When I started my design career, the outlook on color was decidedly earth tones -- harvest gold, terra cotta, avocado green and, of course, brown, the color of earth itself. Countless interiors were drenched in these hues and they remained in vogue for years. With the staying power these colors had, it’s no wonder the earthtones were followed by a large dose of vanilla, also known as almond.
Over the years, we’ve traveled through various stages of mauve, gray, blue, and green, with almond and off-whites holding their place at the top of the popularity polls. It took us a long time to graduate from almond and off-white interiors, but we are now experiencing a true explosion in the use of color. Today, the most popular colors remain nature colors -- such as orange, green and brown.
It’s true that colors are cyclical in popularity, and there are other colors in the current palette. But think about it: where would we be without color? It’s frequently the most important consideration when we’re choosing building materials and decorative items for our homes. It has the potential to affect our moods and transform our surroundings.
Today’s trends can be described as cool, calm, collected colors, or happy, vibrant, playful hues. We’re seeing traditional colors steeped in American heritage, as well as ethnic and culturally diverse palettes. Colors today are also clean, crisp and uncomplicated! These are just a few ways to describe the color directions for 2003.
As always, varying consumer tastes ensure a veritable smorgasbord of color choices. What is different is that people are looking for comfort and reality when they think about feathering their nests. Because the global political and economic climate remains rocky, people are turning to the home as their sanctuary. That means that today’s color schemes show a decided movement toward home as a haven and a calming of color, which results in many more light, mid-toned and deepened shades.
Color is being led in two different directions: traditional colors (based in core and natural colors) and a fresher, more contemporary style that uses brighter colors.
With the advent of more sophisticated technology, the world of science and nature are one.
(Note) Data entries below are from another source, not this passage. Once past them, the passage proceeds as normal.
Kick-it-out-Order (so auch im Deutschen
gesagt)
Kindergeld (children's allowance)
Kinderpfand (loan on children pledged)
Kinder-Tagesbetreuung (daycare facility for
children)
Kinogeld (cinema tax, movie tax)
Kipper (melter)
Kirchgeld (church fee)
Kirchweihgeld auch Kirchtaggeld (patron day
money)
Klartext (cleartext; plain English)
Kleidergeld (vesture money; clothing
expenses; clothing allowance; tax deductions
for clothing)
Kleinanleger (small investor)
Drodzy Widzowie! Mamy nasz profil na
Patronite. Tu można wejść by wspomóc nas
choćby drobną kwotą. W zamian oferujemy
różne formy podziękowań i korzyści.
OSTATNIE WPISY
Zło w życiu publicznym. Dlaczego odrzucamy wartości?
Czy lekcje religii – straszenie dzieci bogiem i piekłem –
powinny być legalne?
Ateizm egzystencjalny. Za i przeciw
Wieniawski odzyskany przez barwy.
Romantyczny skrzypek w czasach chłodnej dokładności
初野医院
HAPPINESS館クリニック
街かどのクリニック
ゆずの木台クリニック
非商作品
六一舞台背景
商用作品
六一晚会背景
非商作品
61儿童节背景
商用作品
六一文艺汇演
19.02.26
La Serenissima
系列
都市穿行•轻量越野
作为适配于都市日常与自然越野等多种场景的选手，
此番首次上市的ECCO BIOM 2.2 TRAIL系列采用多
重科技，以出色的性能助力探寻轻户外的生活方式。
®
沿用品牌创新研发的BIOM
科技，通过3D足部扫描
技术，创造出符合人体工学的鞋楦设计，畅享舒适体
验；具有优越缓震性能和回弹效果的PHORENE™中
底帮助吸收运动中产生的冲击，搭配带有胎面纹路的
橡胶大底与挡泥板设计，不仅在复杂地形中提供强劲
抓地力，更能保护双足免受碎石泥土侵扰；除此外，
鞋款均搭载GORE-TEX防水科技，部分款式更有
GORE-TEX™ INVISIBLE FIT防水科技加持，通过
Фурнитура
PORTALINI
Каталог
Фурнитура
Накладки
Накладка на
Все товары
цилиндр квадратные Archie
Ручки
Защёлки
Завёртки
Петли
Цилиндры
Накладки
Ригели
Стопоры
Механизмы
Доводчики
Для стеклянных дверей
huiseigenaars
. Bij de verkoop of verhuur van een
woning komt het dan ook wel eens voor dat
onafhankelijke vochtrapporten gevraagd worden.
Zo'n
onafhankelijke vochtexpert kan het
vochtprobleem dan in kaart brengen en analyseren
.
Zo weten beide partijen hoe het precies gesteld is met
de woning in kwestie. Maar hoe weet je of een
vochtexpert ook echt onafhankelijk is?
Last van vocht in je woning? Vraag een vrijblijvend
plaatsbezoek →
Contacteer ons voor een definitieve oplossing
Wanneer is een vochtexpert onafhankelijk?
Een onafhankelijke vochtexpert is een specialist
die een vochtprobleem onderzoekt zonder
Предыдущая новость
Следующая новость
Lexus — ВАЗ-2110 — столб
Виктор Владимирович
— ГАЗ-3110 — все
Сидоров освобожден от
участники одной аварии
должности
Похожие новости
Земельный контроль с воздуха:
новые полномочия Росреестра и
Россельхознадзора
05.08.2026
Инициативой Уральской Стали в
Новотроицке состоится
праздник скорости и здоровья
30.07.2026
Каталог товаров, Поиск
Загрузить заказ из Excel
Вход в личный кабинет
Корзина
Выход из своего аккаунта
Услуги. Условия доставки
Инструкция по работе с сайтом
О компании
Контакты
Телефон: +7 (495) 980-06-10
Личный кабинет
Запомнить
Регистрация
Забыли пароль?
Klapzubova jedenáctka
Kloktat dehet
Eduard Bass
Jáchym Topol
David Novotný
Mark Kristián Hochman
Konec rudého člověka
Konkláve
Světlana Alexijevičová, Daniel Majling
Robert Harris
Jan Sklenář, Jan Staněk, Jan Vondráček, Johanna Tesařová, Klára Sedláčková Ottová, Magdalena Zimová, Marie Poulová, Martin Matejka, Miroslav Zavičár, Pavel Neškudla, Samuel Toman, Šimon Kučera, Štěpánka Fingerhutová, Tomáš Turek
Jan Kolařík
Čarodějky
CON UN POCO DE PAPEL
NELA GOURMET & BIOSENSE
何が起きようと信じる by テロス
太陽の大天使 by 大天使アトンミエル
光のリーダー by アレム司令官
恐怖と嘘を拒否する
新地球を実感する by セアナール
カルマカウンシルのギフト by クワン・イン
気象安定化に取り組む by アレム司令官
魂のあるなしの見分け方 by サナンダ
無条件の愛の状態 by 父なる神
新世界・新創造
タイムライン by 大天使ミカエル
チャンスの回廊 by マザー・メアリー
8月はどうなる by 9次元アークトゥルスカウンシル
At one time, color was developed apart from the manufacture of surface finish and base material. It was thought of as a coating. Today, most companies develop the surface finish, base material and color at the same time. Therefore, these technologies can produce and simulate effects of nature, such as the look of glass that has been tossed by the ocean.
Technology enables retro colors to move forward with more complexity and sophistication. If you compare yesterday’s avocado with today’s version, you will see a remarkable difference. Various technologies have brought about a more sophisticated look and acceptability to the color everyone was once willing to hate. Technology has enabled this color, as well as many others, to permeate all categories of building and furnishing materials, as well as fashion.
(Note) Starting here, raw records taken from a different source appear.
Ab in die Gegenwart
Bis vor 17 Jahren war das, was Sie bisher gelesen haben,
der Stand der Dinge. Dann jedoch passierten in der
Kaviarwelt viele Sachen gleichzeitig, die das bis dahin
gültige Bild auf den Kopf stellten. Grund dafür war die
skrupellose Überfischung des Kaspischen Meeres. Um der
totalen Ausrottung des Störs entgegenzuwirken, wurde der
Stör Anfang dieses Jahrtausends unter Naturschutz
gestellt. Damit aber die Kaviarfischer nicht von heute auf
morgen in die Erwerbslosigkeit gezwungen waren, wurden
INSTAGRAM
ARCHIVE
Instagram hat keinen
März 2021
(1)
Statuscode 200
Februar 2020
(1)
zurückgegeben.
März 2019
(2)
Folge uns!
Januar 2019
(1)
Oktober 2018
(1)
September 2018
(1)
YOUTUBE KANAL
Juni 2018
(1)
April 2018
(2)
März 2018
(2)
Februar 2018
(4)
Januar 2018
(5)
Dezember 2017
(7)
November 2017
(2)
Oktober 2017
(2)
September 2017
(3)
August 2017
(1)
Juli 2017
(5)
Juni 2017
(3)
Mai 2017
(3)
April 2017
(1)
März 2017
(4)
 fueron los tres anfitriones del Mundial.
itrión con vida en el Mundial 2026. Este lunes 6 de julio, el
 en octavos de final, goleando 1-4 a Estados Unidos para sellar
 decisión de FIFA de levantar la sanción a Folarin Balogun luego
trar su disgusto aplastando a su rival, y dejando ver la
Many trade shows are exhibiting shades of red, purple, orange, and pink in values from primary to very washed and faded tones. You’ll also come across blues, from pale grayed to turquoise, to watery hues cast with green overtones and new neutrals tinted with whitened pastels. Manufacturers collaborated to make any designer’s New Year’s color wish come true!
Orange -- Considered by some to be the hot accent color, it will return to its retro roots by the end of the year as burnt orange or rust.
Blue -- With any downturn in the economy, blue always returns to the forefront. Continue to look for watery blues and ocean blue-greens.
Red -- As delicious as a ripe apple, red will lean towards the blue side of the family.
Pink -- Once considered a shade of red, pink holds it’s own in the color market today. Not as gender specific as it once was, look for pink to become peach.
Green -- After a long, long run in popularity, green is becoming the new neutral.
Brown -- If you can envision coffee, walnut and chocolate, you have the appropriate shade of brown.
Purple -- A color that represents more than Barney the Dinosaur! Purple can be influenced by blue or red, and range in saturation from deep to pale.
Neutrals -- Bisque and white are back in the spotlight. But really, almost any color can be a neutral if it wants to be.
Black & White -- An old standard, but climbing in popularity and importance.
We can only hope that flooring retailers react to the opportunity to enliven their selections and give the consumer a chance to opt for something other than beige. Manufacturers have taken the initiative and washed every category in color, from the very moderate to luxury price points.
Color is an integral element in the new textures and embellishments now available in the marketplace. Metal elements have made their way into soft goods as well as the more durable, permanent-type materials. Manufacturers have also done a great job in devoting merchandising and marketing materials to educate and illustrate the use of their products. You get the total package!
I consider this to be a positive trend toward continued success in our business. There is life in the industry. We just have to make the most of it. Let color be your guiding influence.